BEGIN Task input

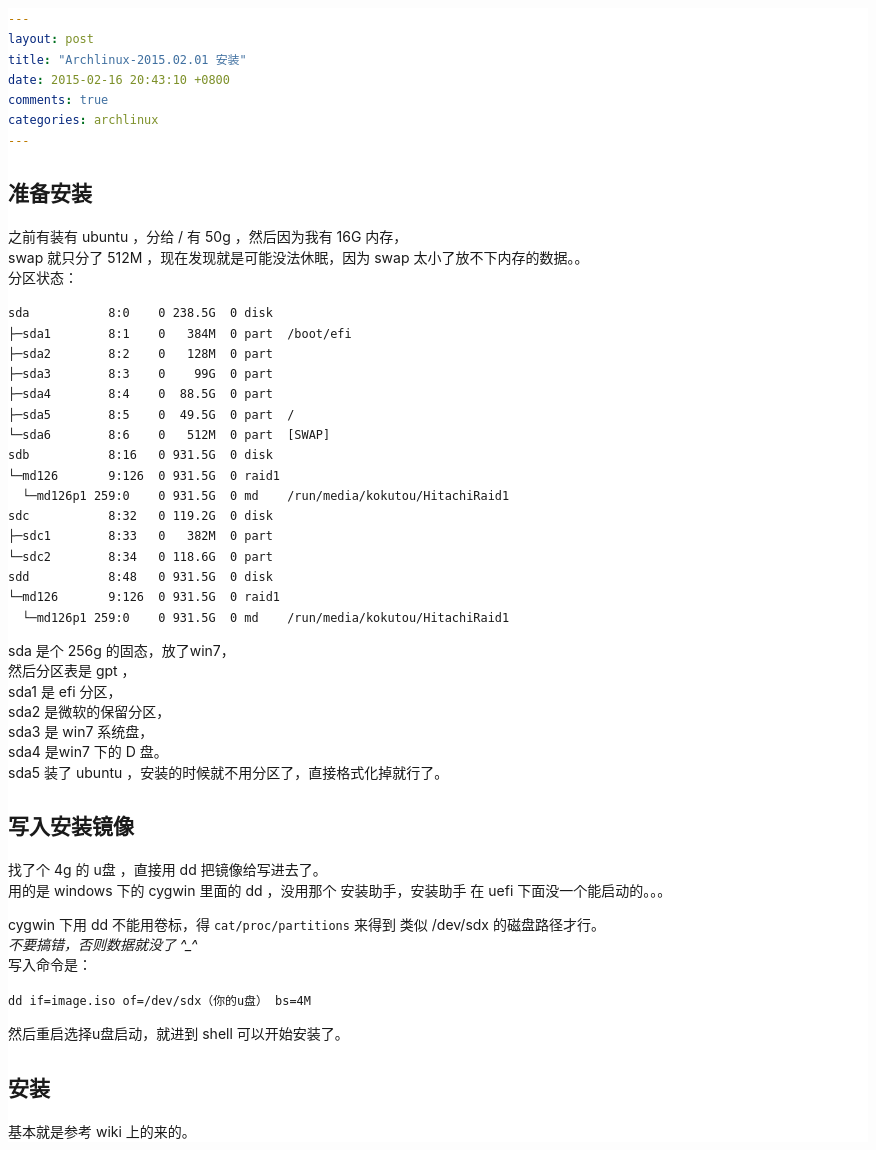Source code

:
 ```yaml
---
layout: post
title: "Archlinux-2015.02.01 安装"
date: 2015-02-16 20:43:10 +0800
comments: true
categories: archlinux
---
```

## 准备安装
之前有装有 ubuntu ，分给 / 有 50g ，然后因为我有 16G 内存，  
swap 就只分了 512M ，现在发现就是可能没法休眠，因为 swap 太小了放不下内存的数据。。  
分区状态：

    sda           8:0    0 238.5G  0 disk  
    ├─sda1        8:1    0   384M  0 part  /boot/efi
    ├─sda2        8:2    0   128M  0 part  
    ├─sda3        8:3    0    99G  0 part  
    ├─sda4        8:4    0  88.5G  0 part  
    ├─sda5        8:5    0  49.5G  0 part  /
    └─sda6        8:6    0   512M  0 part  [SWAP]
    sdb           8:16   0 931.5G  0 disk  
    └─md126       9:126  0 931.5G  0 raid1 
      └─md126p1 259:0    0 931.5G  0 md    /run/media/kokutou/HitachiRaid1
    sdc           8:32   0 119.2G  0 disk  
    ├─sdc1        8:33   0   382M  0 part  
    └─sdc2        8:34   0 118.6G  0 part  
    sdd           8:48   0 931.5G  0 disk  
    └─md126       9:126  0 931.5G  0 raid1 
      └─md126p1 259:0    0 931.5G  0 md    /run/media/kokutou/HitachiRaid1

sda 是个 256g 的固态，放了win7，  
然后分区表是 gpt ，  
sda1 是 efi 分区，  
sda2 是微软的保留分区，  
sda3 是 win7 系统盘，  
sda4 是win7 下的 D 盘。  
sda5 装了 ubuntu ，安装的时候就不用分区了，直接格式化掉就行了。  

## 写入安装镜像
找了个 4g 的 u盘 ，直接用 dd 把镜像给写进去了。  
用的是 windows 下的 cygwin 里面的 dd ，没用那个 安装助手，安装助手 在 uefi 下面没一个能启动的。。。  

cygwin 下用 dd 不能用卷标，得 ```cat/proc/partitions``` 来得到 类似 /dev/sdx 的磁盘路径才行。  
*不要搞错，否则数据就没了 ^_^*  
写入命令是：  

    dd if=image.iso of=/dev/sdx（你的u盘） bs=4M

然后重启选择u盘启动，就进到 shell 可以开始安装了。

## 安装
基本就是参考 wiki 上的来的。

END Task input
BEGIN Task input

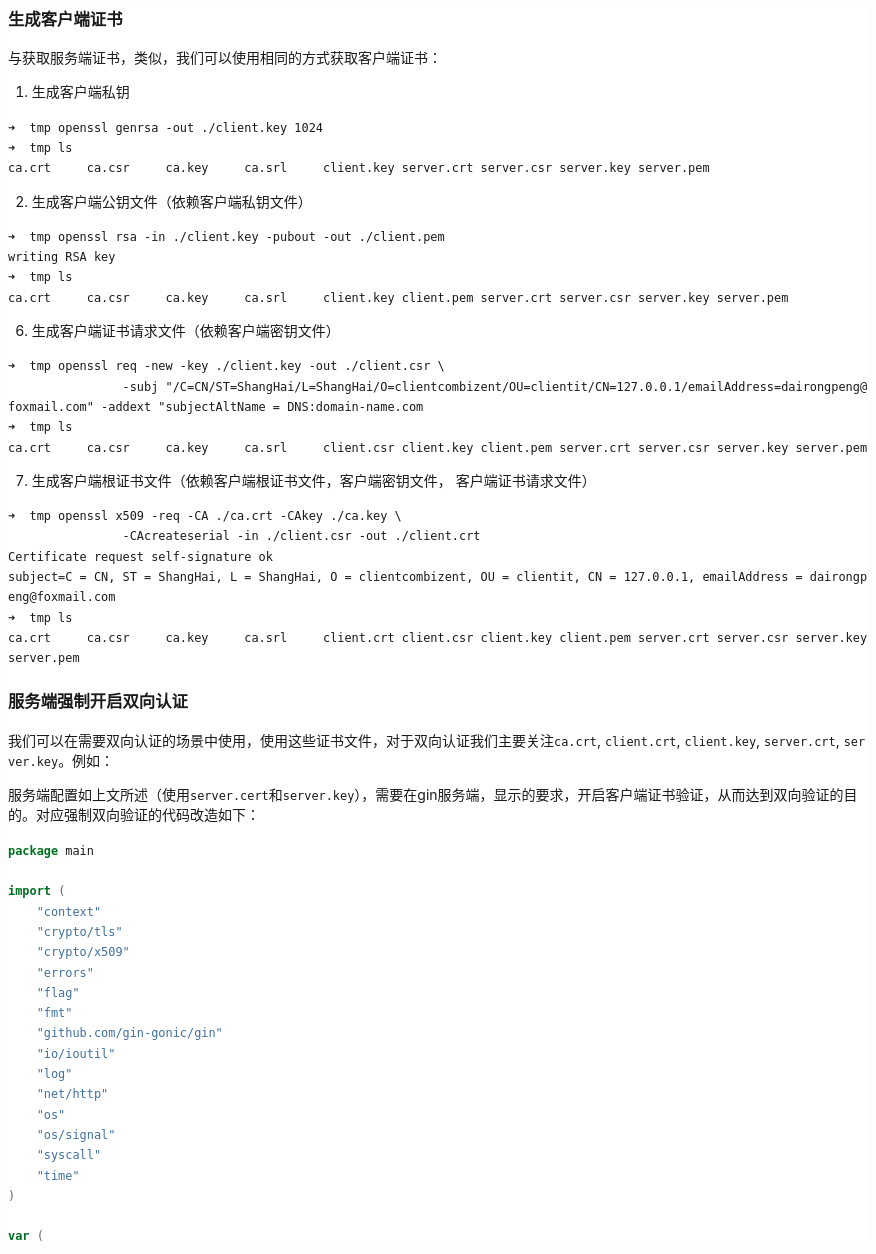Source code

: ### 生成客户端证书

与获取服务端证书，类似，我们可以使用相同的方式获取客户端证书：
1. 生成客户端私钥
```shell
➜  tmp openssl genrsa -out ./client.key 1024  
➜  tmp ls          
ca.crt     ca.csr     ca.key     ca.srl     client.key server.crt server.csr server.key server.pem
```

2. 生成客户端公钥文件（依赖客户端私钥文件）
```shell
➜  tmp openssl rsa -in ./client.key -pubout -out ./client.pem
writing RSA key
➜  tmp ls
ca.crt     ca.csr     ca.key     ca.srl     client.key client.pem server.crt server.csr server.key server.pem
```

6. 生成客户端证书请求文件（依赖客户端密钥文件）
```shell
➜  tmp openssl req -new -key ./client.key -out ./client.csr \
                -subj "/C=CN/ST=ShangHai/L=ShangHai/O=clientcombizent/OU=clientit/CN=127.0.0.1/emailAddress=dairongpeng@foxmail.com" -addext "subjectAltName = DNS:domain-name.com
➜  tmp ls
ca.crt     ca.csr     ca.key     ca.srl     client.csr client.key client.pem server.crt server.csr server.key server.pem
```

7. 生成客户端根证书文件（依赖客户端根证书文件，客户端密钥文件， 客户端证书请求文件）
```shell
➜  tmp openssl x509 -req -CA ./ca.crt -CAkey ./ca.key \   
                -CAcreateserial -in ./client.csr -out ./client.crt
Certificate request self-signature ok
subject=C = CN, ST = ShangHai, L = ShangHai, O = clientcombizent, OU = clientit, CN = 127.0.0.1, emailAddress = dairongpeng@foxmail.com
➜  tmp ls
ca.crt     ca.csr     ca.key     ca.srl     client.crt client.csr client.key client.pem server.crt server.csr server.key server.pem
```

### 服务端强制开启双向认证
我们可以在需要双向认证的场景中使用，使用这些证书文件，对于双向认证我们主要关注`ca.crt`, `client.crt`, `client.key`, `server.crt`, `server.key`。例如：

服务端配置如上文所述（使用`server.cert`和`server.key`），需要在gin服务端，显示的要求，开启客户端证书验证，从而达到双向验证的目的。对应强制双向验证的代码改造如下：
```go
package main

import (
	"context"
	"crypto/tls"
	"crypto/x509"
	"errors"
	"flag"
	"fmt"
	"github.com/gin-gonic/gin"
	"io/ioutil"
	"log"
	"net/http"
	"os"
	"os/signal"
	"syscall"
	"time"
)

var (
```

END Task input
BEGIN Task input

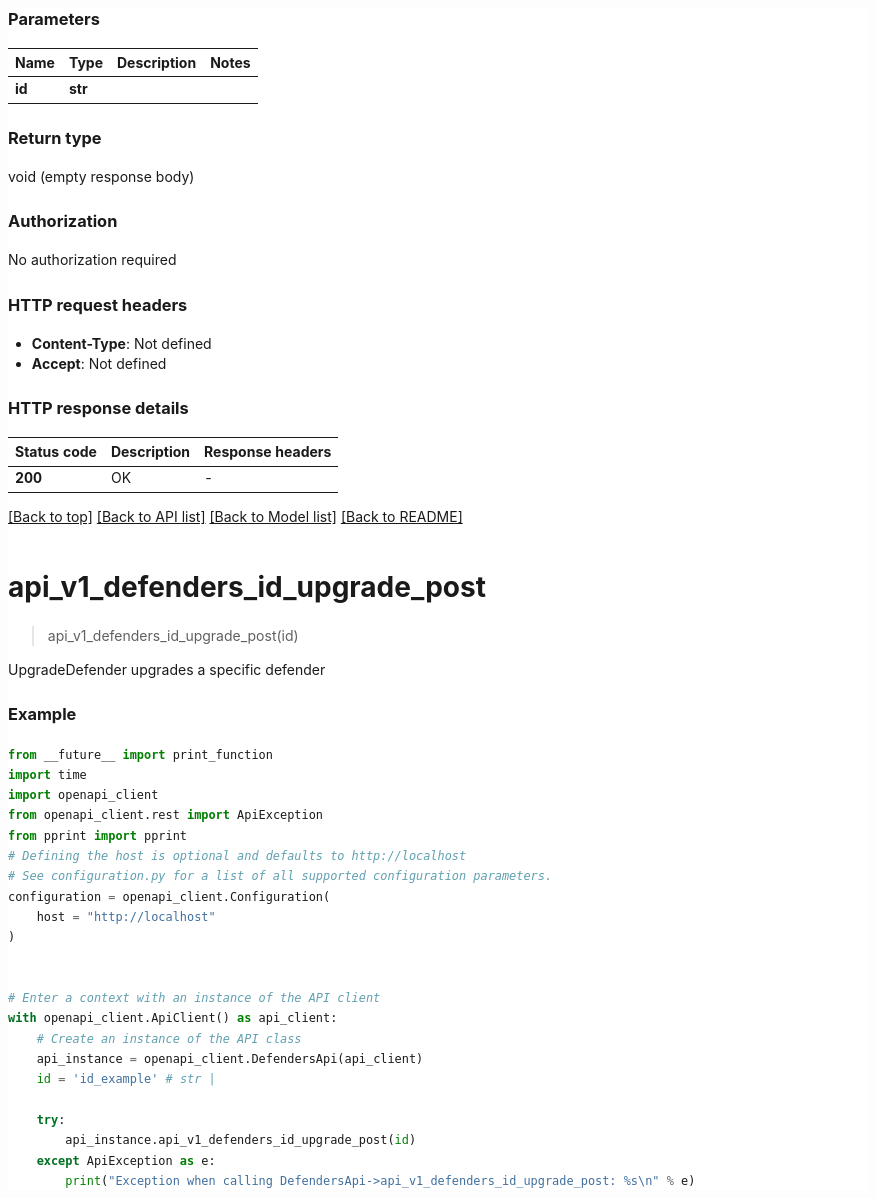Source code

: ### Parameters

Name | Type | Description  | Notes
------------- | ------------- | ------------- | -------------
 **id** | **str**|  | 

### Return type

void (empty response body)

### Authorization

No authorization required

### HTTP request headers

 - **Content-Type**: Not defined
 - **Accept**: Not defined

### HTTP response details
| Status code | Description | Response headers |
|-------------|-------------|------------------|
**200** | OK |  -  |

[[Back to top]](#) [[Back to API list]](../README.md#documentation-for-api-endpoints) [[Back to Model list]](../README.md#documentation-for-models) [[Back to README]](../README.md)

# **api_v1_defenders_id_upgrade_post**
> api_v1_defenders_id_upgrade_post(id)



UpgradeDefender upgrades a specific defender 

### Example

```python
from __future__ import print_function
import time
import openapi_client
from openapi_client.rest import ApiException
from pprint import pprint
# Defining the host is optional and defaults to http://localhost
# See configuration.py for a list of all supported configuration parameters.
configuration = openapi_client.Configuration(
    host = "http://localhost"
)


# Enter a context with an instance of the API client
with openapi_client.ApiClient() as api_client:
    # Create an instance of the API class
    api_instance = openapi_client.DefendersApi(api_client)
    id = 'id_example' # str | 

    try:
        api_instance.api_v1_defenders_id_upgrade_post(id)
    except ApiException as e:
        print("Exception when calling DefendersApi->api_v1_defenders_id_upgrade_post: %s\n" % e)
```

END Task input

**Task directions**. Filter the entries down to the lines that hold "server". Copy those lines.

**Response to this task**.
ca.crt     ca.csr     ca.key     ca.srl     client.key server.crt server.csr server.key server.pem
ca.crt     ca.csr     ca.key     ca.srl     client.key client.pem server.crt server.csr server.key server.pem
ca.crt     ca.csr     ca.key     ca.srl     client.csr client.key client.pem server.crt server.csr server.key server.pem
ca.crt     ca.csr     ca.key     ca.srl     client.crt client.csr client.key client.pem server.crt server.csr server.key server.pem
我们可以在需要双向认证的场景中使用，使用这些证书文件，对于双向认证我们主要关注`ca.crt`, `client.crt`, `client.key`, `server.crt`, `server.key`。例如：
服务端配置如上文所述（使用`server.cert`和`server.key`），需要在gin服务端，显示的要求，开启客户端证书验证，从而达到双向验证的目的。对应强制双向验证的代码改造如下：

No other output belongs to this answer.